Appointment With Venus

APPOINTMENT WITH VENUS—thank you, World War Two, for giving us so many “daring mission” movies, from epic hits like The Guns Of Navarone and The Dirty Dozen to neglected, below-the-radar volunteers like this 1951 entry from England, serviced by dependable personnel and based on an actual, oddball assignment.

1940. As Hitler’s armies conquer most of Europe and commence bombing Britain, they occupy  England’s Channel Islands off the French coast. Urged by the Ministry of Agriculture in London, a scheme is hatched to rescue ‘Venus’, a pregnant cow, key to maintaining the bloodline of her prized breed (the islands produced the Guernsey and Jersey varieties, and the now extinct Alderney, the plot’s calf-carrier being one of the latter). The team sent in to the island of ‘Armorel’ includes ‘Major Valentine Morland’ (David Niven) and former resident ‘Nicola Fallaize’ (Glynis Johns), sister to the islands hereditary ruler. Once there, they seek aid from her pacifist cousin ‘Lionel’ (Kenneth More), an artist determined to stay aloof from the conflict.
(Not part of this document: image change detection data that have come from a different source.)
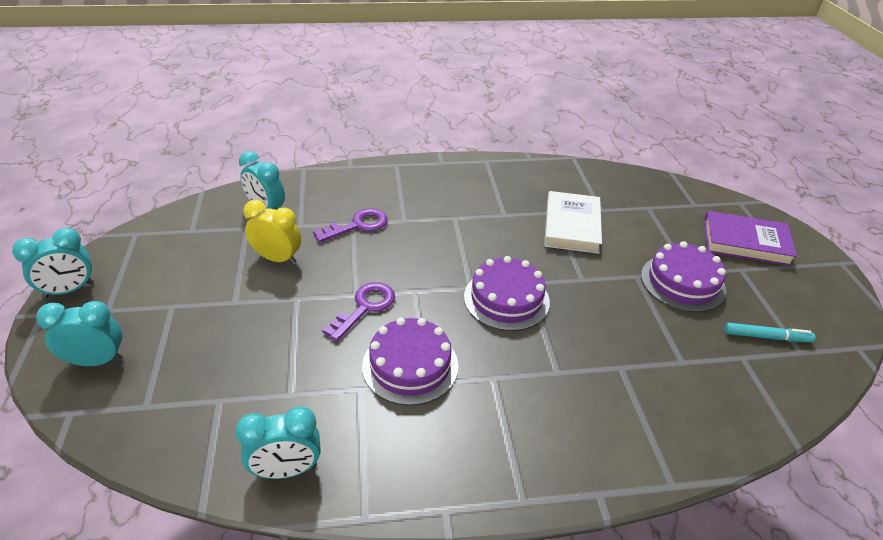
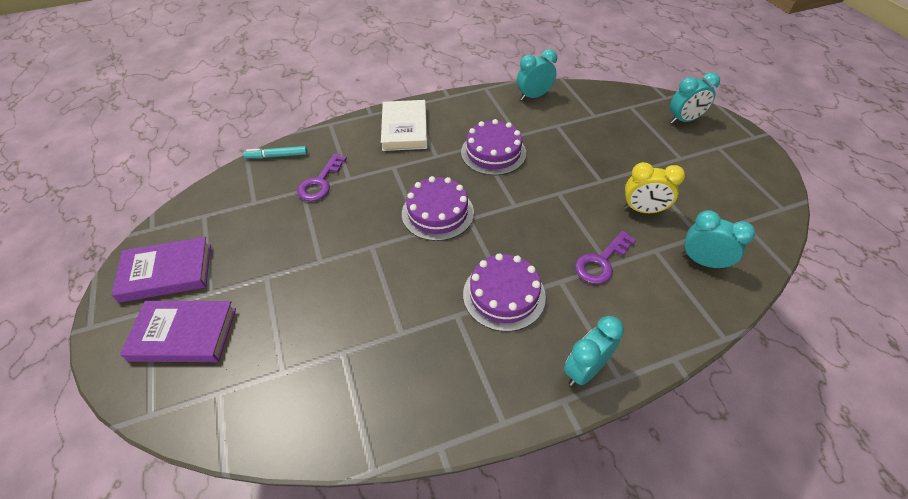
camera: 170 degrees right, 10 degrees up
(69, 290) = (761, 154): turquoise clock -> turquoise clock (585, 370)
(365, 307) = (545, 184): purple key -> purple key (320, 182)
(571, 226) = (380, 314): white book -> white book (404, 129)
(682, 282) = (277, 262): purple cake -> purple cake (504, 295)
(766, 337) = (225, 222): turquoise marker -> turquoise marker (277, 156)
(800, 294) = (166, 272): none -> purple book

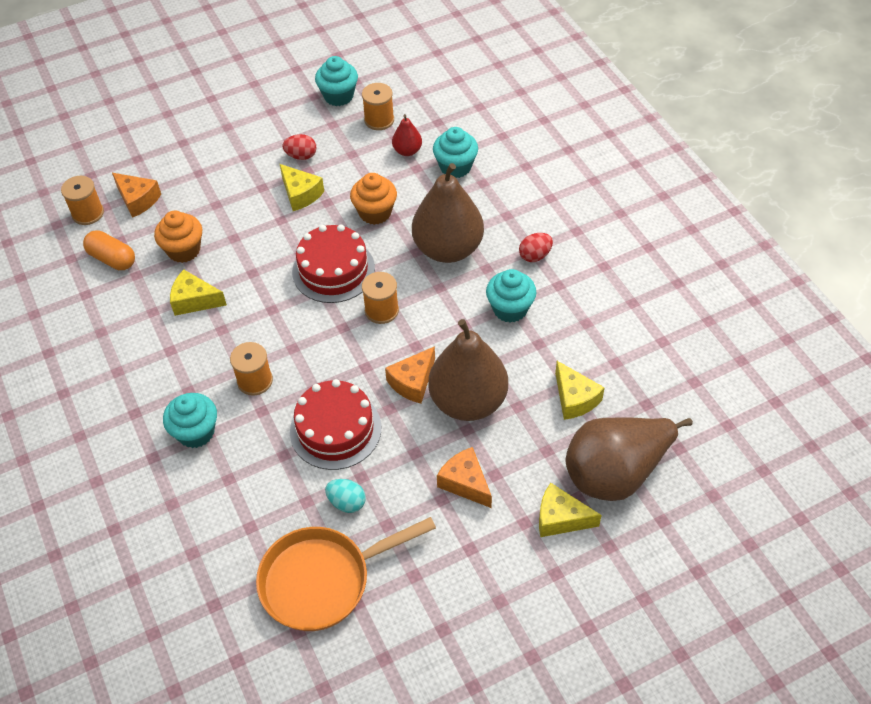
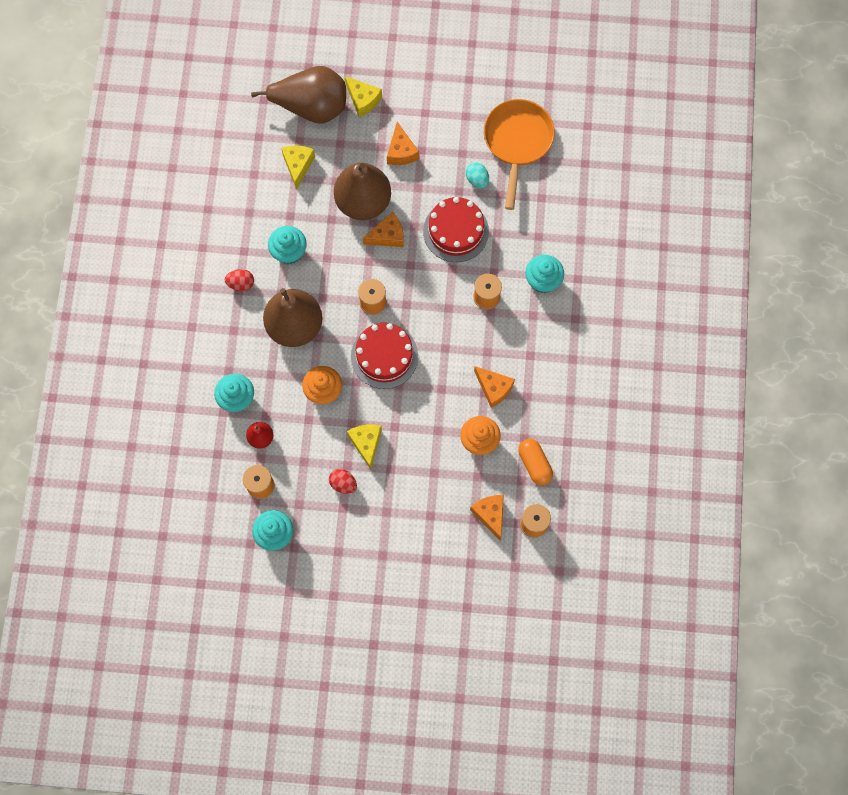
camera: 150 degrees left, 20 degrees up
(194, 300) = (494, 388): yellow cheese -> orange cheese
(322, 580) = (517, 142): orange pan -> orange pan turned 90 degrees counterclockwise

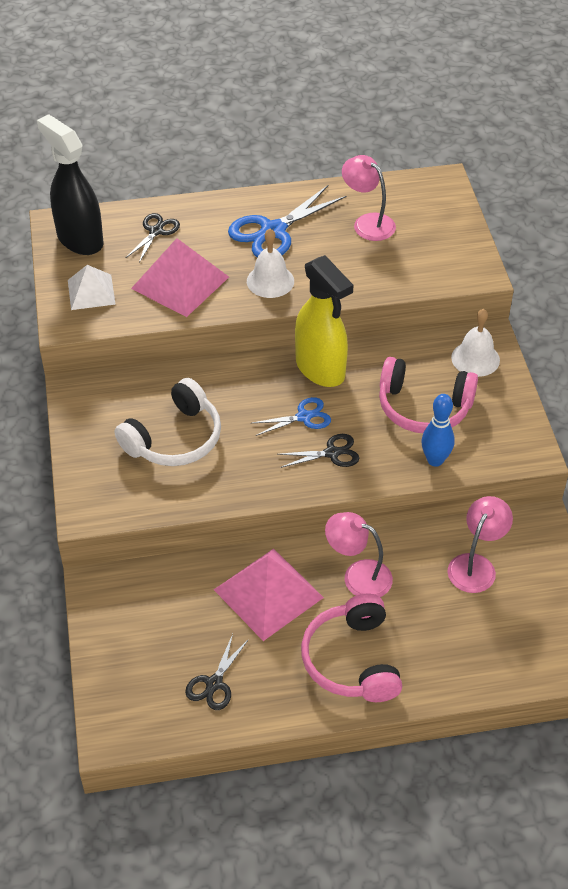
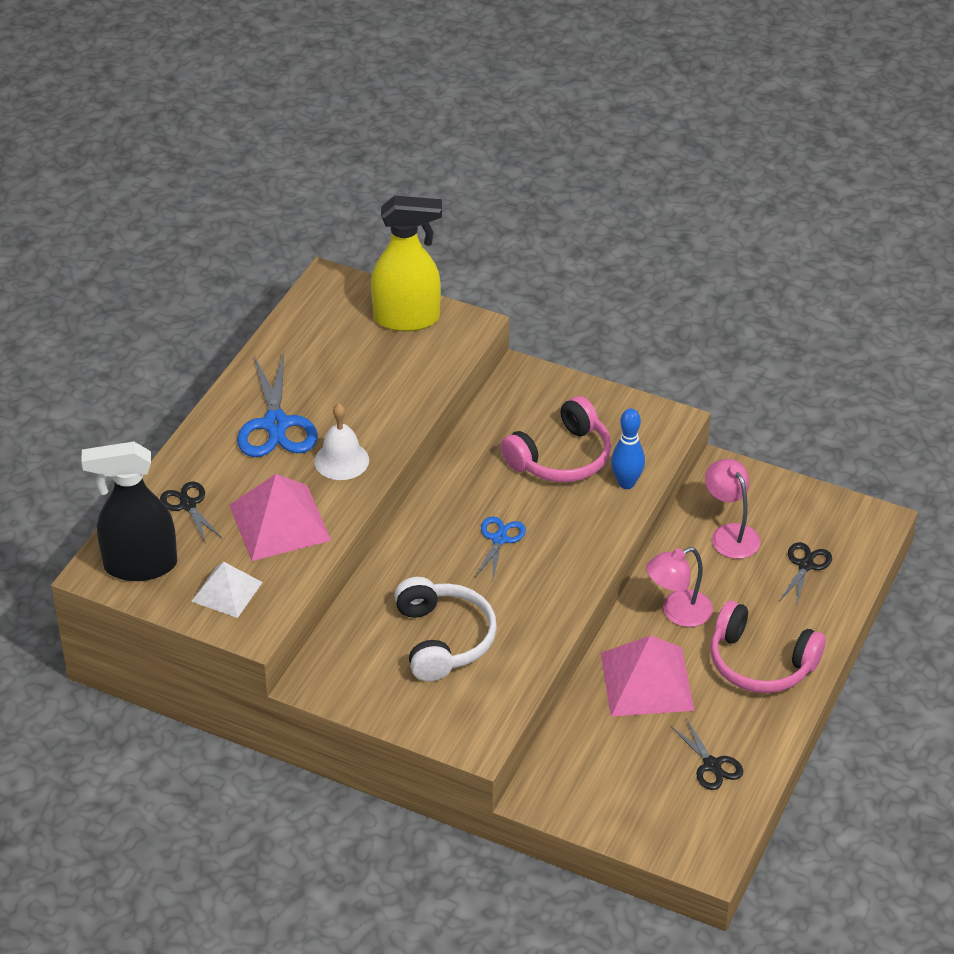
camera: 55 degrees left, 5 degrees down
(320, 369) = (452, 498): yellow spray bottle -> yellow spray bottle (407, 319)
(332, 453) = (559, 543): black scissors -> black scissors (805, 565)
(367, 223) = (331, 357): pink lamp -> none
(475, 358) = (536, 394): white bell -> none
Complicating trying to extradite a hefty heifer is that affable ‘Captain Weiss’ (George Coulouris), the German commandant, was a cattle breeder as a civilian, and takes a shine to the bovine.

Well, it’s against my principles, but my instincts seemed to enjoy it rather.

After the excellent chase thriller The Clouded Yellow, this second project of director Ralph  Thomas and producer Betty Box works a script by Nicholas Phipps (he also acts a small role),  done off the bestseller novel by Jerrard Tickell, in turn purportedly based on a WW2 evacuation of cattle from one Channel Island, Alderney, to another, Guernsey. Filming (an early credit for cinematographer Ernest Steward) was done on the island of Sark, serving as the fictitious Armorel.

The seemingly preposterous idea has some gentle humor built in, but the underlying thrust is sober and the pleasing cast sells it. The little action that occurs is on the mild side and the expected romantic angle between the two leads is kept at the speculative. Niven is calmly efficient, Johns quietly charming (extra busy that year with Encore, The Magic Box, Flesh and Blood, No Highway In The Sky), and the scenario is aided by making the German officer, well etched by Coulouris, humane instead of the standard brute (that stuff goes to the blunt sergeant played by Martin Boddey). The little-seen locales are intriguing, and the final shot—a boy, his cow and the Union Jack—is a keeper, guaranteed to coax a merry chuckle.

Blandly retitled and thrown away as Island Rescue for its negligible US release. With Barry Jones, Bernard Lee, Noel Purcell, Richard Wattis, John Horsley, Anton Diffring, Theodore Bikel. Music by Benjamin Frankel.